A system that is dynamically stable is one that is relatively immune to disturbance. A rapidly spinning gyroscope is dynamically stable because the gyroscopic forces that it generates resist external forces that would alter is plane of rotation.

It reflects our hope that stable systems should be able to maintain themselves without human intervention.

A diverse biological system is more likely to be dynamically stable than one that is not diverse because in diverse communities biotic interactions may often play a larger role in a species’ success than its interactions with the physical environment. To the extent that changes in the system are driven by biotic interactions, it is dynamically stable, since characteristics of the system itself are determining its future state.

Ives and Carpenter (2007) suggest a different approach to understanding community stability.

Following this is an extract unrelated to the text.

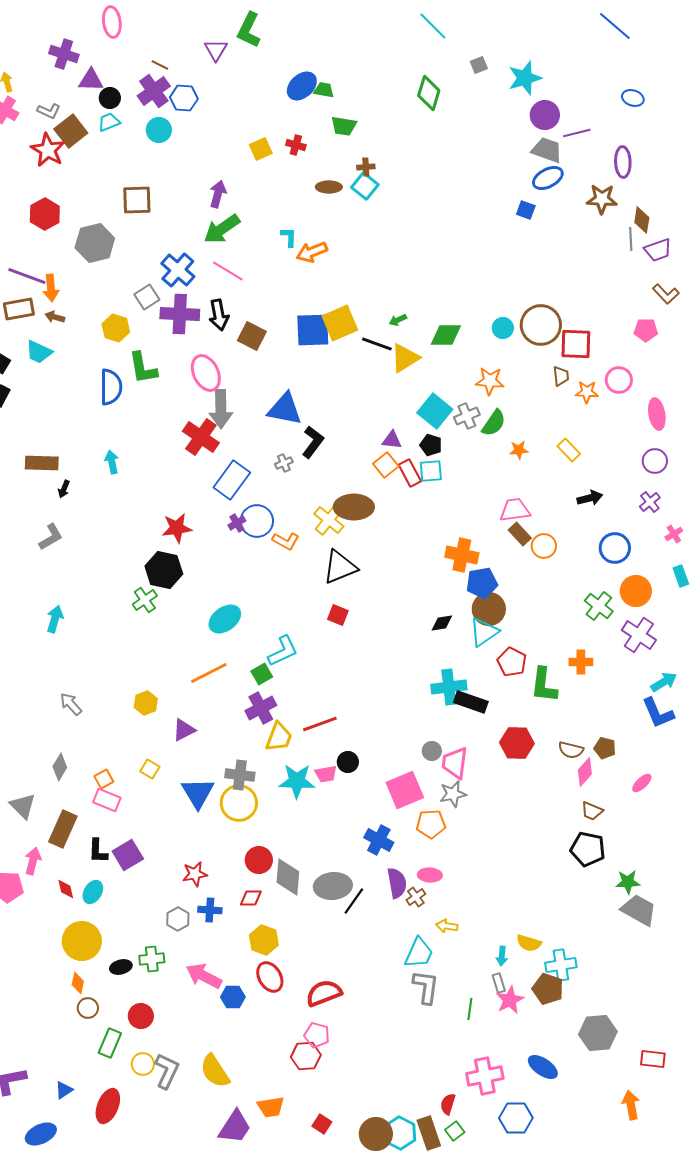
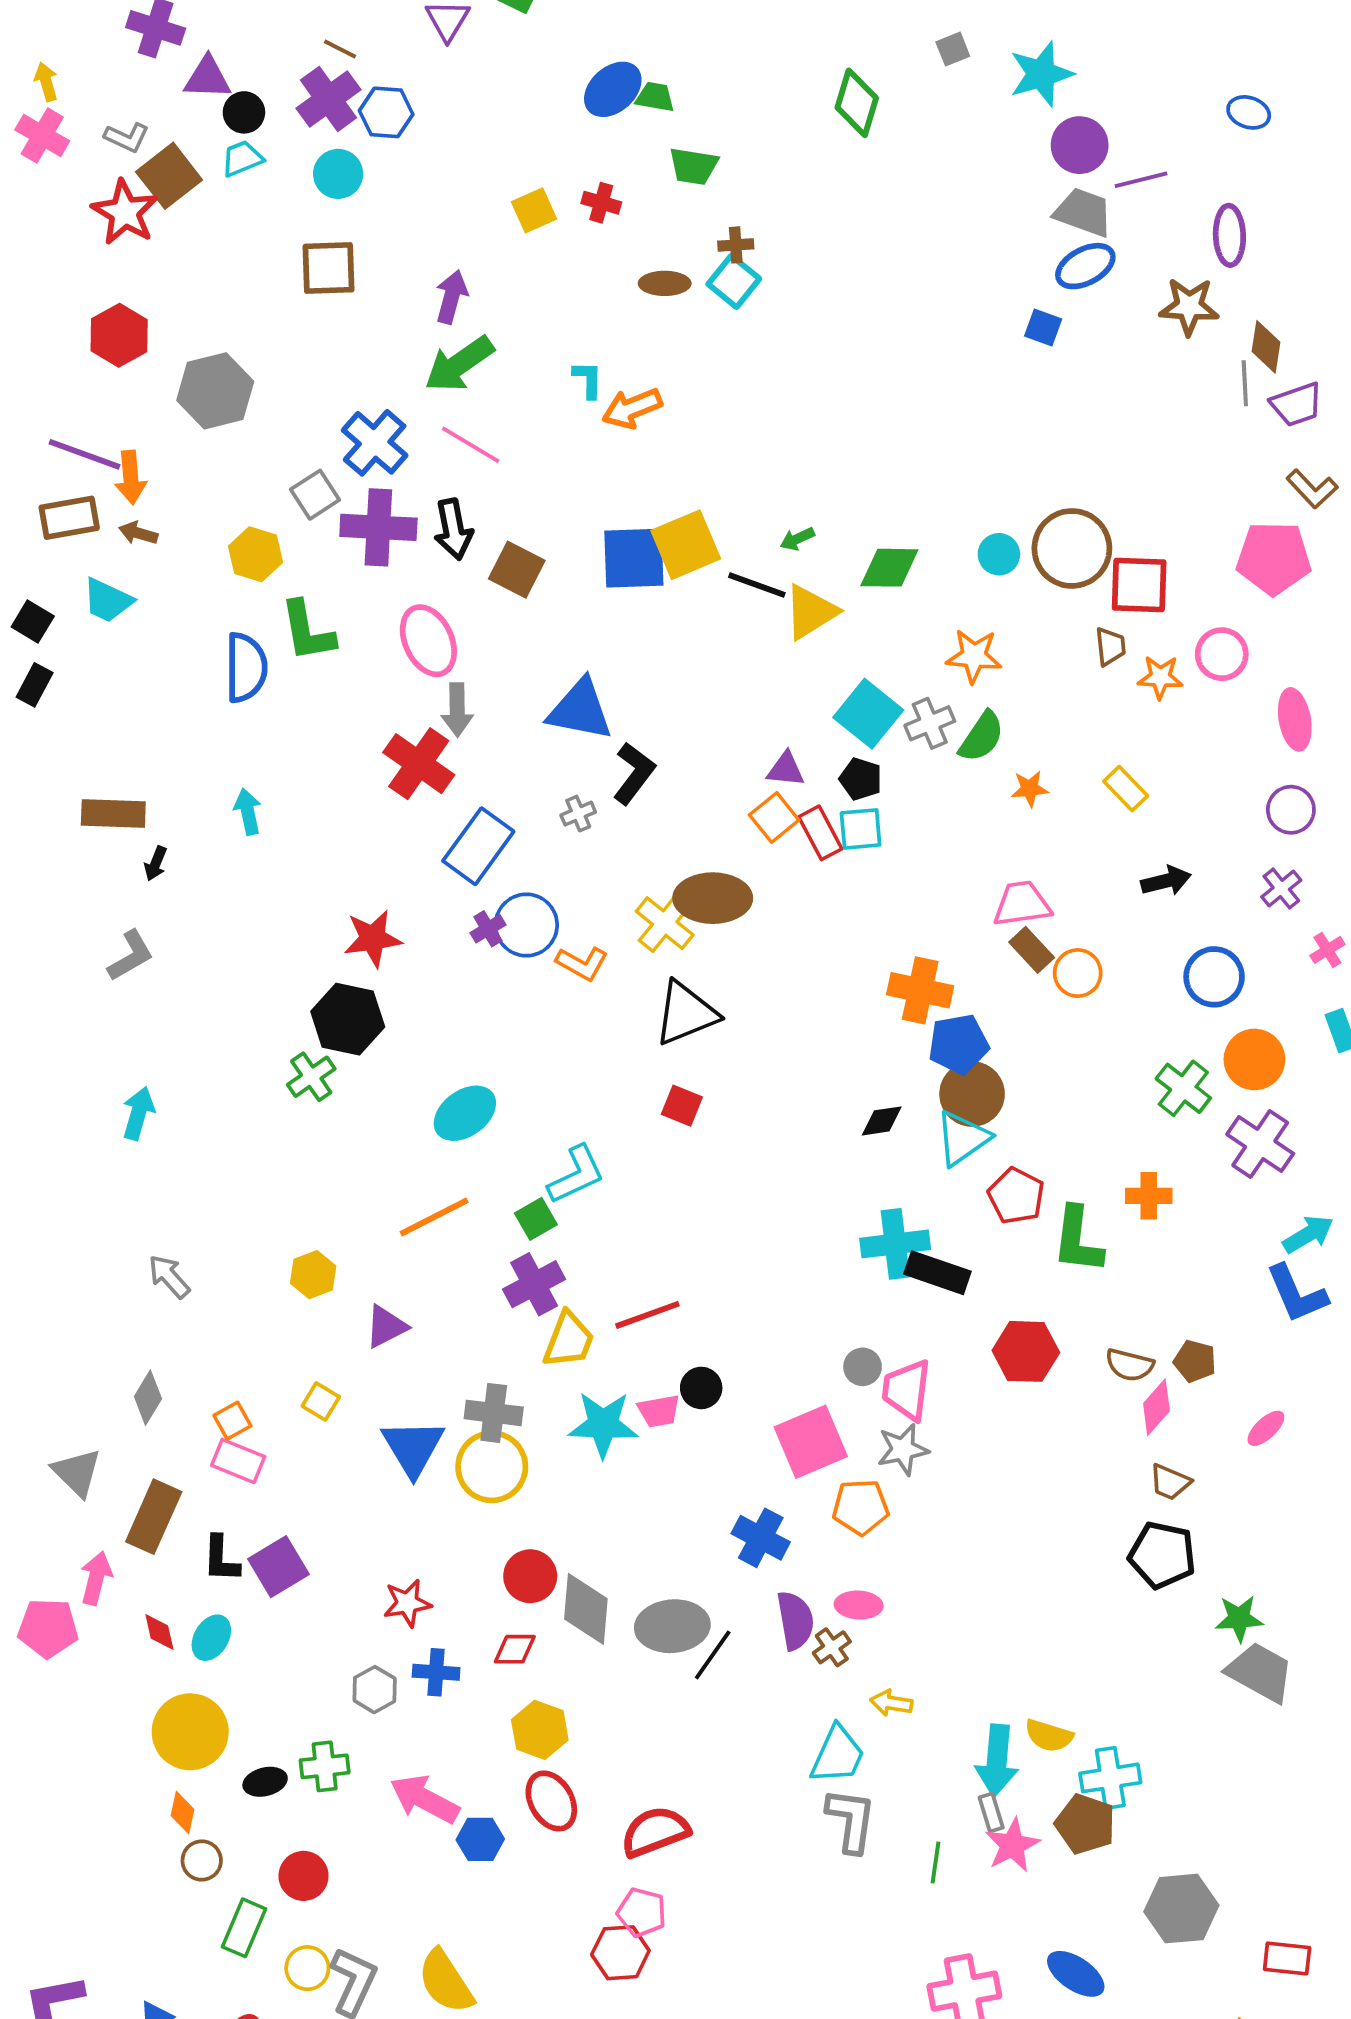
brown square: (137, 200) -> (328, 268), moved
pink pentagon: (646, 330) -> (1274, 558), size x1.6
gray arrow: (221, 409) -> (457, 710), size x0.7
cyan arrow: (502, 956) -> (997, 1761), size x1.8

–        Alternative stable states

–        Non-point attractors

–        Pulse perturbations

–        Press perturbations

–        Extinctions

–        Invasions

Their approach strikes as quite useful, first because it emphasizes that systems move to a region different from the one from which they were perturbed and second because it reminds us that things other than diversity, like the frequency and character of perturbation, may affect the stability of ecosystems.

Biological integrity

Biological integrity refers to a system’s wholeness, including presence of all appropriate elements and occurrence of all processes at appropriate rates.

1.    What are “appropriate elements”?

2.    What are “appropriate rates” of processes?

By definition, naturally evolved assemblages possess integrity but random assemblages do not. Therefore, provides justification for management focusing on native species rather than introduced ones. This seems like the logical fallacy of affirming the consequent, but

Species composition of lakes exposed to nutrient enrichment or acidification responds more quickly and recovers more slowly than processes like primary production, respiration, and nutrient cycling.

Shifts in biotic composition do not necessarily lead to changes in process rates.

Angermeier and Karr suggest that these observations means a focus on integrity rather than diversity makes sense. To me it makes more sense to conclude that species changes are a more sensitive indicator of what is going on than process changes.

Loss of native species from a system is truly “a canary in the mine,” a warning of process changes that may have consequences much larger than we suspect.